Hay que seguir luchando por el reconocimiento de los trastornos de origen laboral, no podemos cejar en nuestro empeño sindical, ya que de esta forma estaremos haciendo visibles los problemas de salud más importantes del colectivo de mujeres, trabajadores y trabajadoras jóvenes y mayores de 55 años. Pero tenemos que aumentar nuestro esfuerzo en exigir, como señala la propia normativa, la intervención en origen. Sabemos que medidas como la formación en posturas, la vigilancia de la salud, los sistemas de rotación tal y como se implantan, etc., son medidas ineficaces, como lo son las metodologías que se utilizan para la identificación y evaluación de los factores de riesgo implicados en la generación de los TME. Y es en esto último donde se hace necesario un cambio radical y, por lo tanto, una mayor insistencia de nuestra acción sindical.

Hemos de seguir insistiendo: una actuación en el origen e integrada de la prevención, la necesidad de que las distintas especialidades actúen de forma coordinada, la valoración de la incidencia de las condiciones de empleo, etc., son premisas necesarias para cualquier intervención, también la ergonómica.

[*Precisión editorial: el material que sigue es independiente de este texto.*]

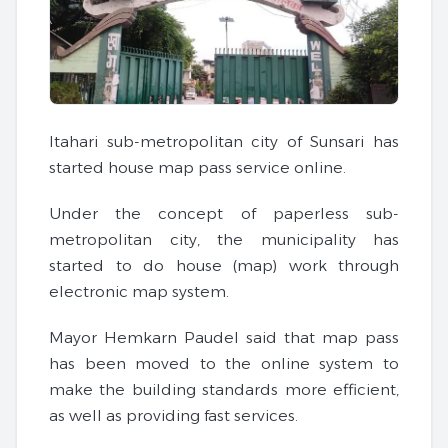
Itahari sub-metropolitan city of Sunsari has
started house map pass service online.
Under the concept of paperless sub-
metropolitan city, the municipality has
started to do house (map) work through
electronic map system.
Mayor Hemkarn Paudel said that map pass
has been moved to the online system to
make the building standards more efficient,
as well as providing fast services.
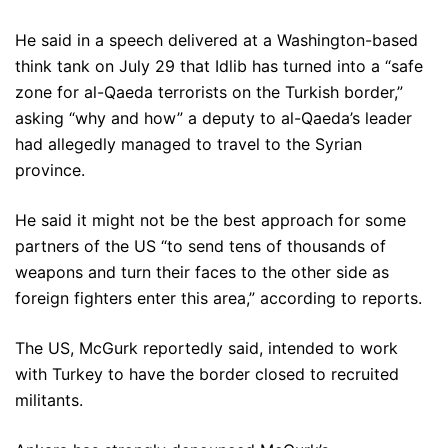
He said in a speech delivered at a Washington-based
think tank on July 29 that Idlib has turned into a “safe
zone for al-Qaeda terrorists on the Turkish border,”
asking “why and how” a deputy to al-Qaeda’s leader
had allegedly managed to travel to the Syrian
province.
He said it might not be the best approach for some
partners of the US “to send tens of thousands of
weapons and turn their faces to the other side as
foreign fighters enter this area,” according to reports.
The US, McGurk reportedly said, intended to work
with Turkey to have the border closed to recruited
militants.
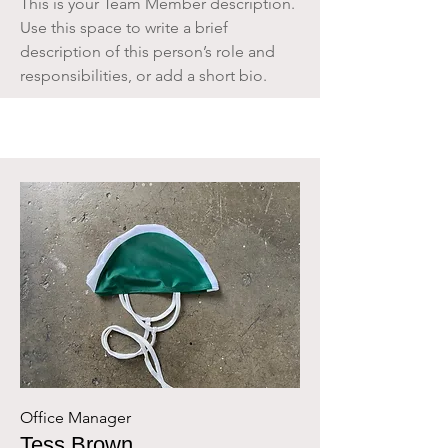
This is your Team Member description.
Use this space to write a brief
description of this person’s role and
responsibilities, or add a short bio.
Office Manager
Tess Brown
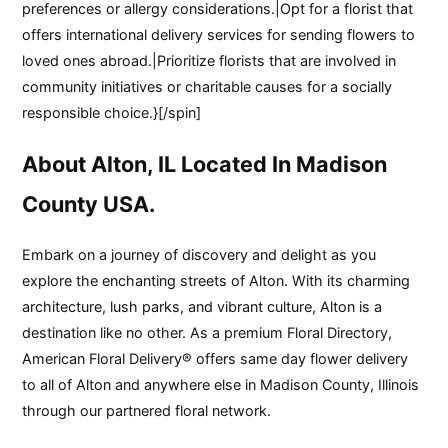
preferences or allergy considerations.|Opt for a florist that
offers international delivery services for sending flowers to
loved ones abroad.|Prioritize florists that are involved in
community initiatives or charitable causes for a socially
responsible choice.}[/spin]
About Alton, IL Located In Madison
County USA.
Embark on a journey of discovery and delight as you
explore the enchanting streets of Alton. With its charming
architecture, lush parks, and vibrant culture, Alton is a
destination like no other. As a premium Floral Directory,
American Floral Delivery® offers same day flower delivery
to all of Alton and anywhere else in Madison County, Illinois
through our partnered floral network.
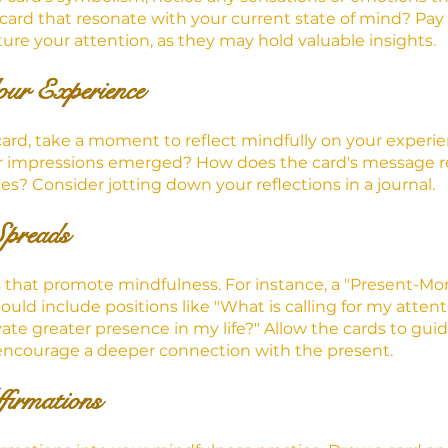
 card that resonate with your current state of mind? Pay 
ure your attention, as they may hold valuable insights.
our Experience
card, take a moment to reflect mindfully on your experi
or impressions emerged? How does the card's message re
s? Consider jotting down your reflections in a journal.
Spreads
s that promote mindfulness. For instance, a "Present-M
uld include positions like "What is calling for my attent
ate greater presence in my life?" Allow the cards to guid
ncourage a deeper connection with the present.
firmations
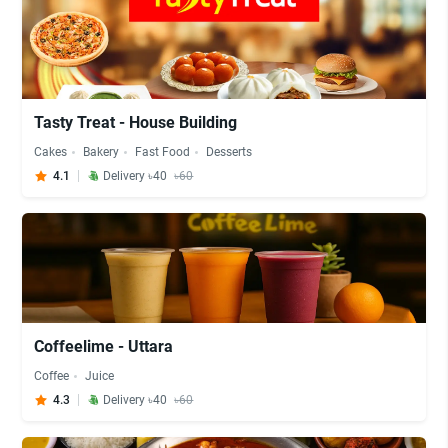
Tasty Treat - House Building
Cakes
Bakery
Fast Food
Desserts
4.1
Delivery ৳40
৳60
Coffeelime - Uttara
Coffee
Juice
4.3
Delivery ৳40
৳60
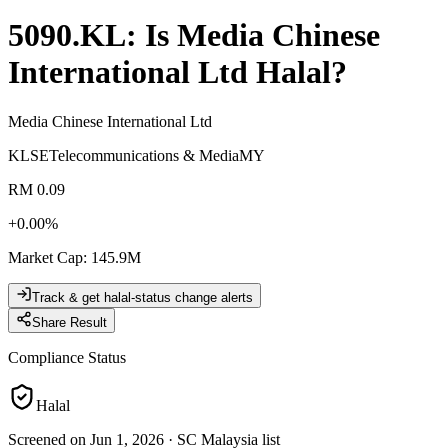
5090.KL
: Is
Media Chinese
International Ltd
Halal?
Media Chinese International Ltd
KLSE
Telecommunications & Media
MY
RM 0.09
+
0.00
%
Market Cap
:
145.9M
Track & get halal-status change alerts
Share Result
Compliance Status
Halal
Screened on Jun 1, 2026
·
SC Malaysia list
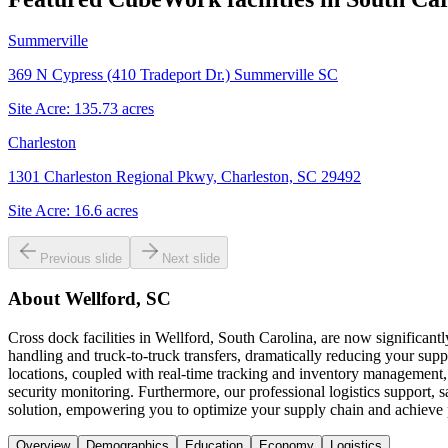
Summerville
369 N Cypress (410 Tradeport Dr.) Summerville SC
Site Acre:
135.73
acres
Charleston
1301 Charleston Regional Pkwy, Charleston, SC 29492
Site Acre:
16.6
acres
Previous slide
Next slide
About
Wellford, SC
Cross dock facilities in Wellford, South Carolina, are now significant
handling and truck-to-truck transfers, dramatically reducing your suppl
locations, coupled with real-time tracking and inventory management, 
security monitoring. Furthermore, our professional logistics support,
solution, empowering you to optimize your supply chain and achieve
Overview
Demographics
Education
Economy
Logistics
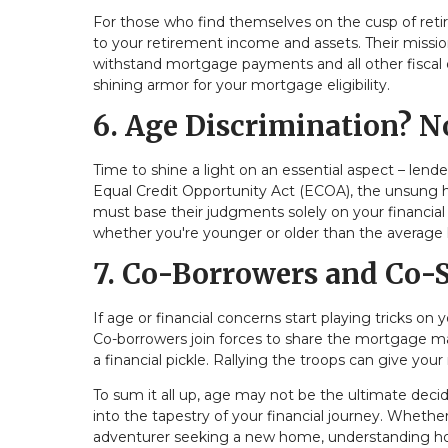
For those who find themselves on the cusp of retire
to your retirement income and assets. Their missio
withstand mortgage payments and all other fiscal ob
shining armor for your mortgage eligibility.
6. Age Discrimination? N
Time to shine a light on an essential aspect – lende
Equal Credit Opportunity Act (ECOA), the unsung her
must base their judgments solely on your financial
whether you're younger or older than the average
7. Co-Borrowers and Co-
If age or financial concerns start playing tricks on
Co-borrowers join forces to share the mortgage mant
a financial pickle. Rallying the troops can give your
To sum it all up, age may not be the ultimate decide
into the tapestry of your financial journey. Wheth
adventurer seeking a new home, understanding ho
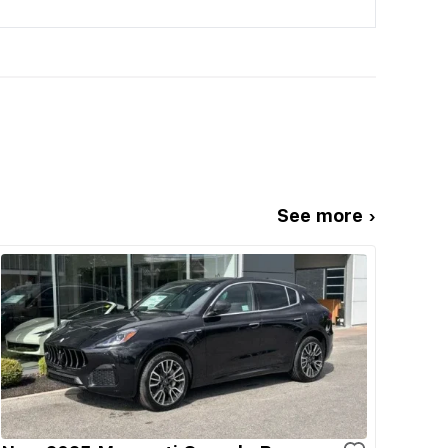
See more ›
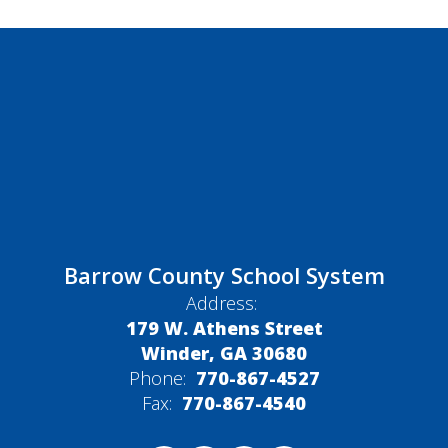
Barrow County School System
Address:
179 W. Athens Street
Winder, GA 30680
Phone:
770-867-4527
Fax:
770-867-4540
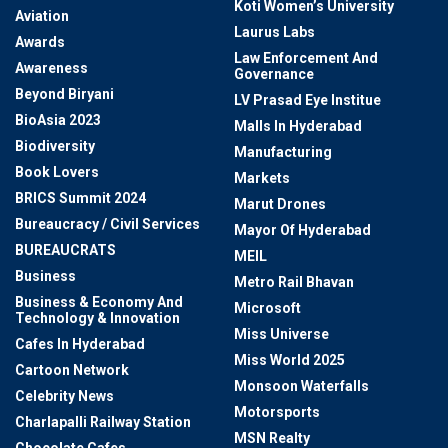
Koti Women’s University
Aviation
Laurus Labs
Awards
Law Enforcement And
Awareness
Governance
Beyond Biryani
LV Prasad Eye Institue
BioAsia 2023
Malls In Hyderabad
Biodiversity
Manufacturing
Book Lovers
Markets
BRICS Summit 2024
Marut Drones
Bureaucracy / Civil Services
Mayor Of Hyderabad
BUREAUCRATS
MEIL
Business
Metro Rail Bhavan
Business & Economy And
Microsoft
Technology & Innovation
Miss Universe
Cafes In Hyderabad
Miss World 2025
Cartoon Network
Monsoon Waterfalls
Celebrity News
Motorsports
Charlapalli Railway Station
MSN Realty
Chocolate Cafes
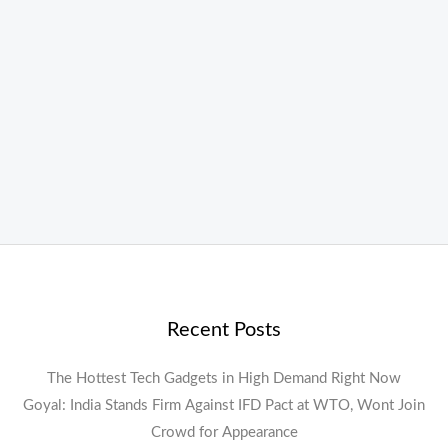
Recent Posts
The Hottest Tech Gadgets in High Demand Right Now
Goyal: India Stands Firm Against IFD Pact at WTO, Wont Join
Crowd for Appearance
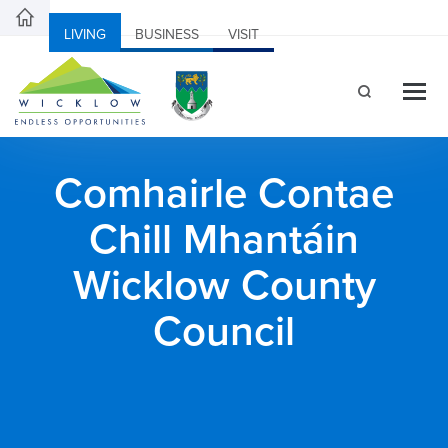
LIVING
BUSINESS
VISIT
Comhairle Contae
Chill Mhantáin
Wicklow County
Council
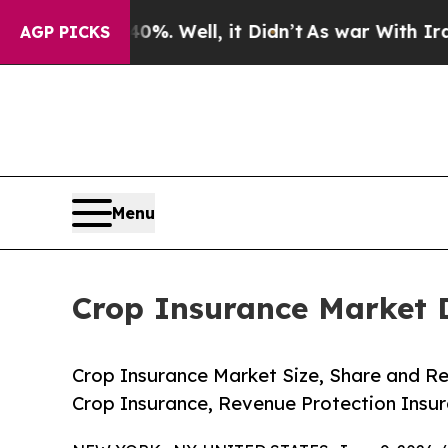
%. Well, it Didn’t
As war With Iran Drove oil P
AGP PICKS
Menu
Crop Insurance Market 
Crop Insurance Market Size, Share and Re
Crop Insurance, Revenue Protection Insur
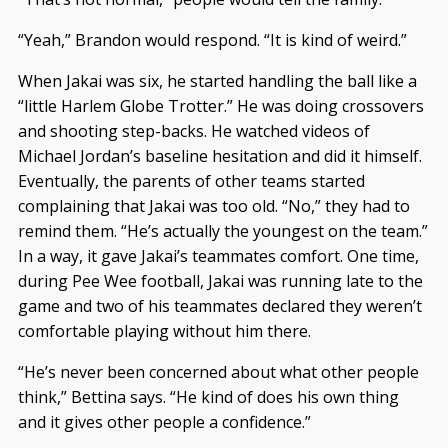
“Yeah,” Brandon would respond. “It is kind of weird.”
When Jakai was six, he started handling the ball like a
“little Harlem Globe Trotter.” He was doing crossovers
and shooting step-backs. He watched videos of
Michael Jordan’s baseline hesitation and did it himself.
Eventually, the parents of other teams started
complaining that Jakai was too old. “No,” they had to
remind them. “He’s actually the youngest on the team.”
In a way, it gave Jakai’s teammates comfort. One time,
during Pee Wee football, Jakai was running late to the
game and two of his teammates declared they weren’t
comfortable playing without him there.
“He’s never been concerned about what other people
think,” Bettina says. “He kind of does his own thing
and it gives other people a confidence.”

Uno de los objetivos de la ergonomía laboral es la adaptación de las condiciones de trabajo a las características de cada persona con independencia de su edad y sexo. Esa debe ser la clave para intervenir frente a los TME. Los ámbitos necesarios de actuación en el puesto de trabajo son múltiples y todos ellos deben pasar por considerar las capacidades y características individuales de cada colectivo para lograr:

  • El correcto diseño durante la etapa de creación del puesto de trabajo y el rediseño de los puestos de trabajo ya existentes en la empresa y que son inadecuados a nivel ergonómico.
  • Una descripción real de las condiciones de trabajo en las que se basan las evaluaciones de riesgo de los puestos de trabajo, analizando la situación real de trabajo, es decir lo que la trabajadora o el trabajador hace y cómo lo hace, observar y preguntar a las trabajadoras y los trabajadores sobre sus problemas.
  • Mejorar la organización del trabajo: facilitando la ejecución de las tareas de acuerdo y evitando demandas excesivas o insuficientes que pueden provocar la exposición a factores de riesgo psicosocial, principales agravantes de las consecuencias musculoesqueléticas.
  • Mejorar los canales de información con los trabajadores y las trabajadoras. Existe un derecho general a conocer los riegos específicos y las medidas preventivas adoptadas para evitarlos o reducirlos.
  • Mejorar los mecanismos de participación. La empresa deberá consultar los futuros cambios de sus condiciones de trabajo a nivel ergonómico (y cualquier otra), facilitar la propuesta de cada colectivo y la exposición de situaciones de riesgo concreto y poner en marcha soluciones eficaces a los riesgos ergonómicos y la prevención de los TME.
  • Desarrollar planes específicos de formación continua y reciclaje para la mejora de las habilidades, destrezas, capacidades y competencias laborales.
  • Reformar los servicios de vigilancia de la salud en el trabajo, para hacerlos más eficientes, eficaces, proactivos y preventivos.

En la gestión del riesgo ergonómico en las empresas es imprescindible que participen directamente sus protagonistas, los trabajadores y las trabajadoras. Tenemos el Método ERGOPAR que facilita la integración de la actividad preventiva a través de la participación activa. Integrémoslo en nuestras propuestas e iniciativas, insistamos en formar parte de la gestión preventiva de la empresa y propongamos medidas preventivas eficaces que combatan el riesgo en su origen y reduzcan su exposición. Sin lugar a dudas, los resultados serán beneficiosos para todos y todas, incluida la situación productiva y económica de la empresa.